Food, Medical Product Safety Among Key FY ‘O9 FDA Budget Requests

FDA is requesting nearly $2.4 billion as part of the president’s fiscal year (FY) 2009 budget—a 5.7 percent increase over the current fiscal year budget. The budget proposal includes strategic increases to strengthen food protection, modernize drug safety, speed approval of generic drugs, and improve the safety and review of medical devices. 

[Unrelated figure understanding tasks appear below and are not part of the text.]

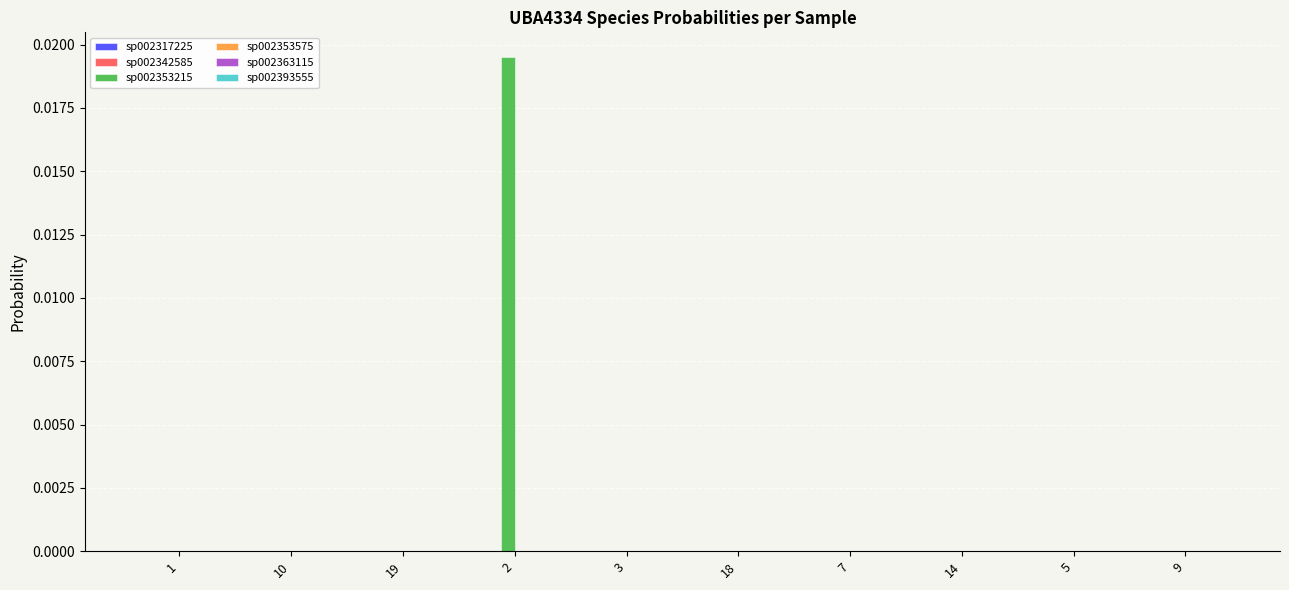

At which category does the chart reach its peak across all series?

2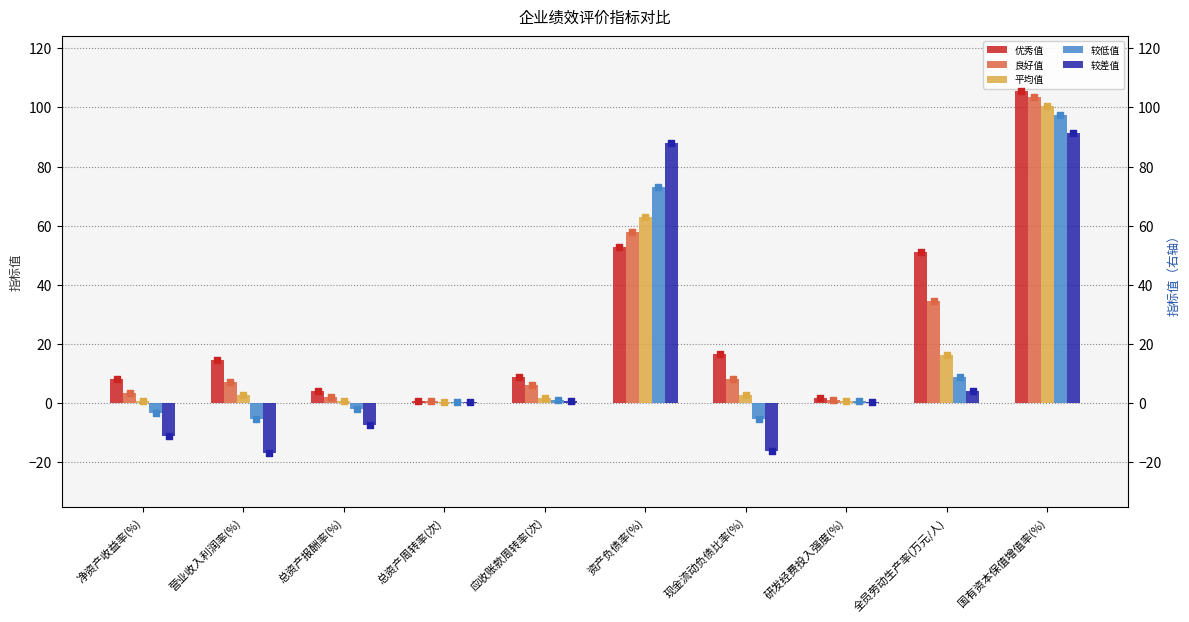

At how many categories does at least one series exceed 42?

3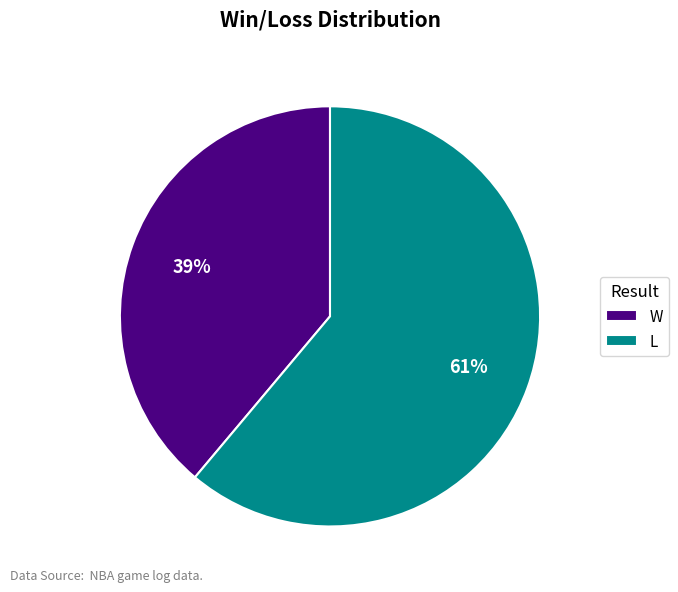

Which slice represents more than half of the pie?

L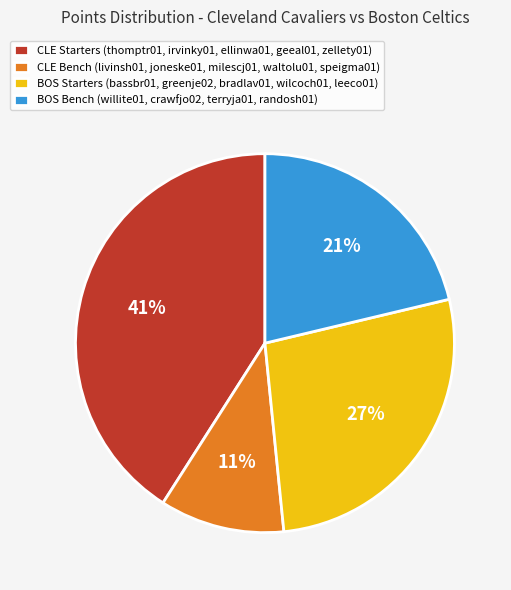

To the nearest percent, what is the difference between the largest and smallest slice percentages?

30%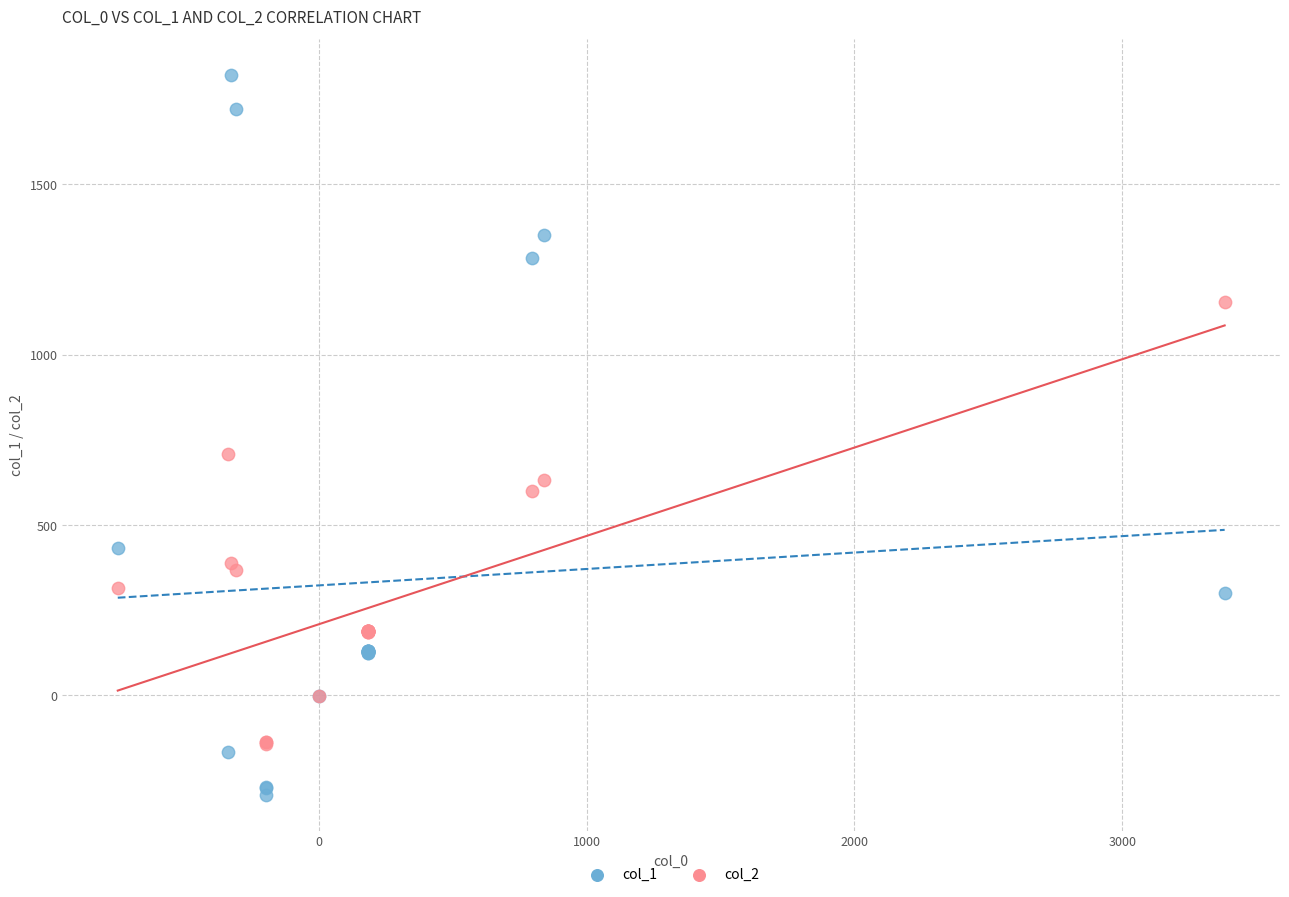

What are all the series names shown in the legend?

col_1, col_2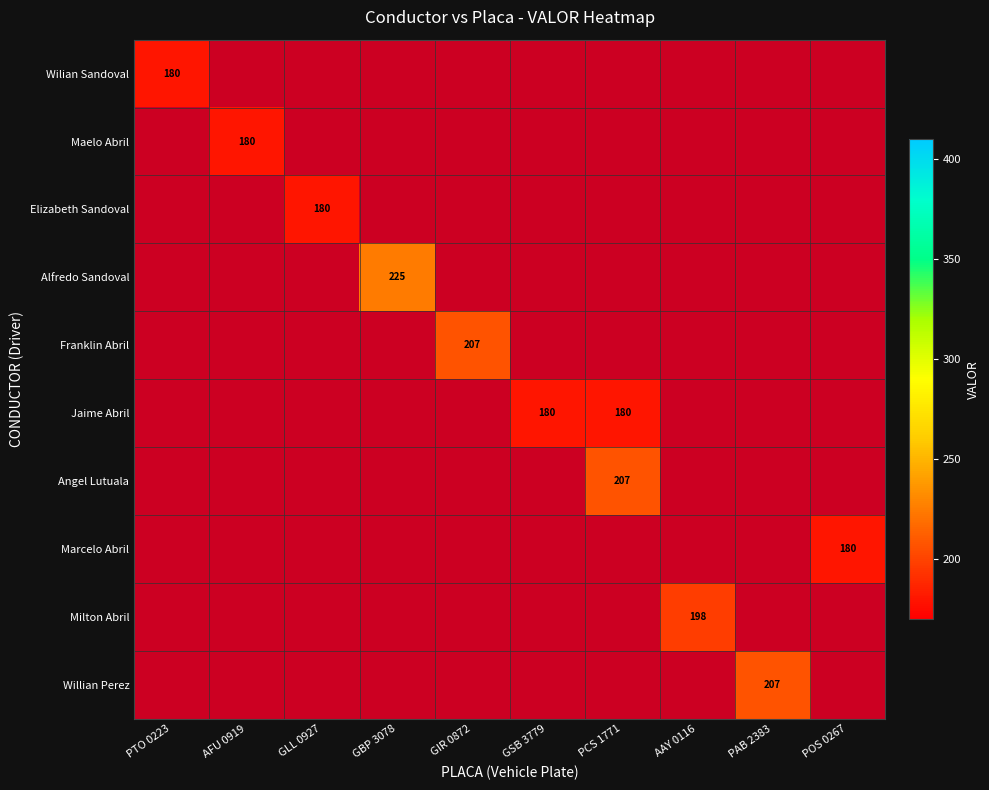

At how many categories does at least one series exceed 217?

1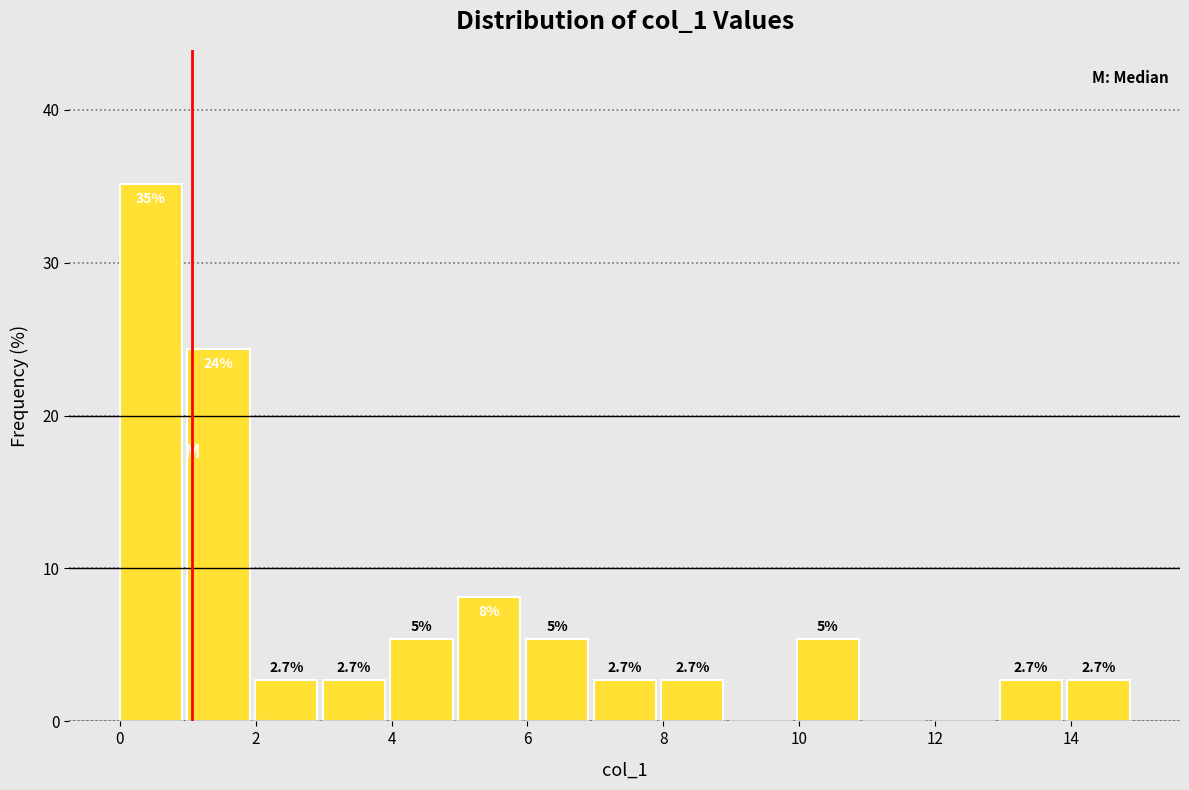

Over which range of the x-axis is the bar tallest?

0 to 1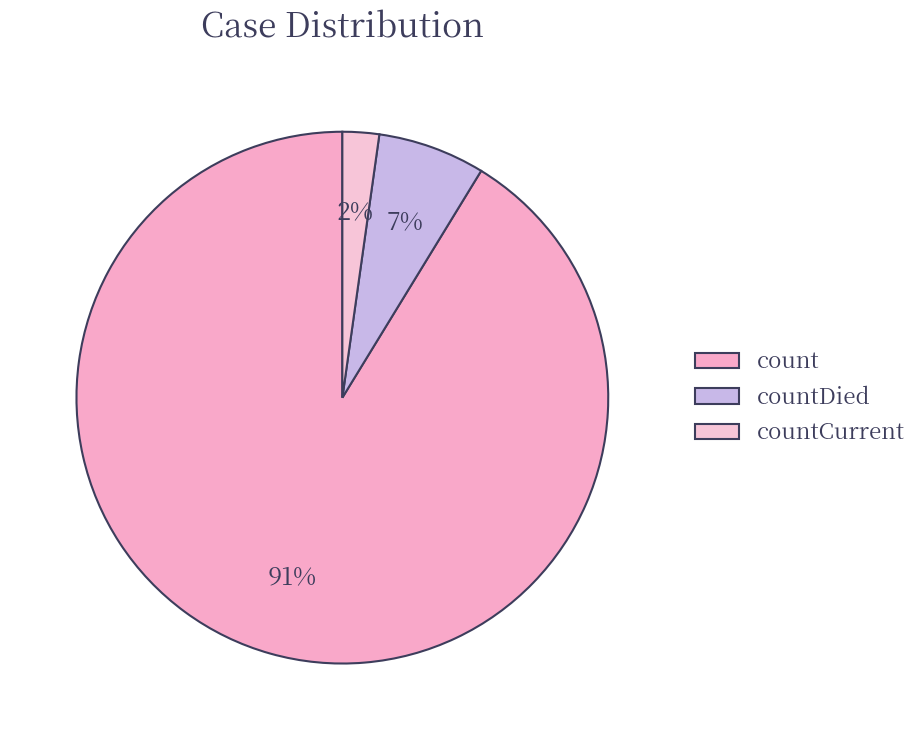

Count the number of slices in the pie.

3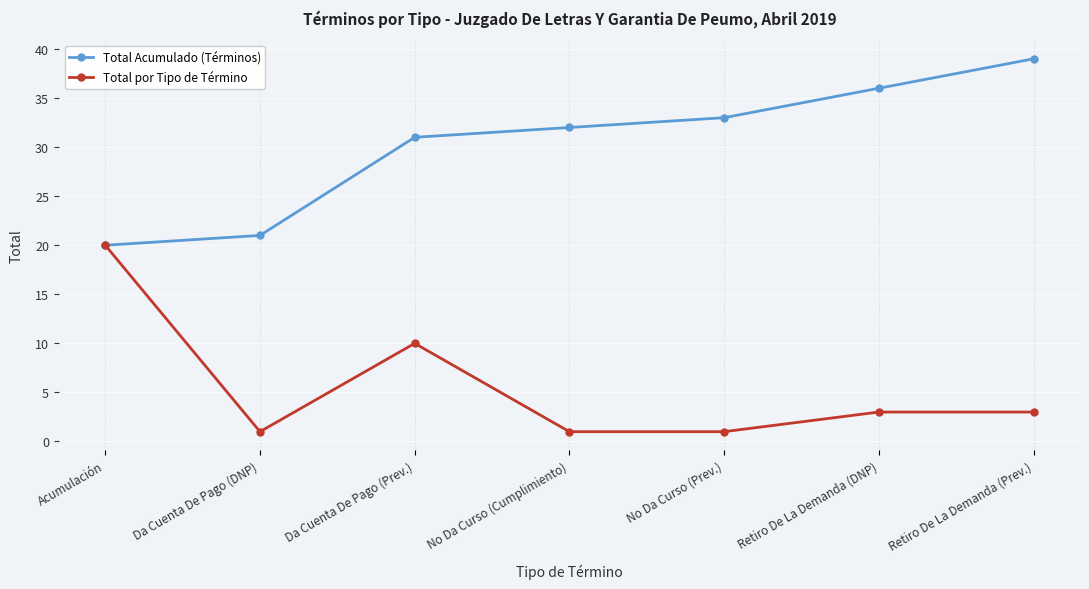

At which category is the sum across all series the highest?

Retiro De La Demanda (Prev.)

http://www.fda.gov/bbs/topics/NEWS/2008/NEW01789.html

 

Doubled Risk of Suicidal Thoughts, Behaviors Seen With Antiepileptic Use

FDA has alerted health care professionals about an increased risk of suicidal thoughts and behaviors (suicidality) in patients who take drugs called antiepileptics to treat epilepsy, bipolar disorder, migraine headaches, and other conditions. An FDA analysis of suicidality reports from placebo-controlled studies of 11 antiepileptic drugs shows that patients taking these drugs have about twice the risk of suicidal thoughts and behaviors (0.43 percent), compared with patients receiving a placebo (0.22 percent).

http://www.fda.gov/bbs/topics/NEWS/2008/NEW01786.html

 

FDA Approves New Drug-Eluting Stent for Opening Clogged Heart Arteries

FDA has approved the Endeavor Zotarolimus-Eluting Coronary Stent for use in treating patients with narrowed coronary arteries. The device  

is a tiny metal mesh tube coated with a small amount of a new drug, zotarolimus, developed only for use on a stent. It is crimped around a balloon and delivered to a narrowed section of a coronary artery through a long, thin catheter. When the stent is positioned, the balloon is inflated, expanding into the vessel wall where it will remain in place, acting as a mechanical scaffold to keep the artery open.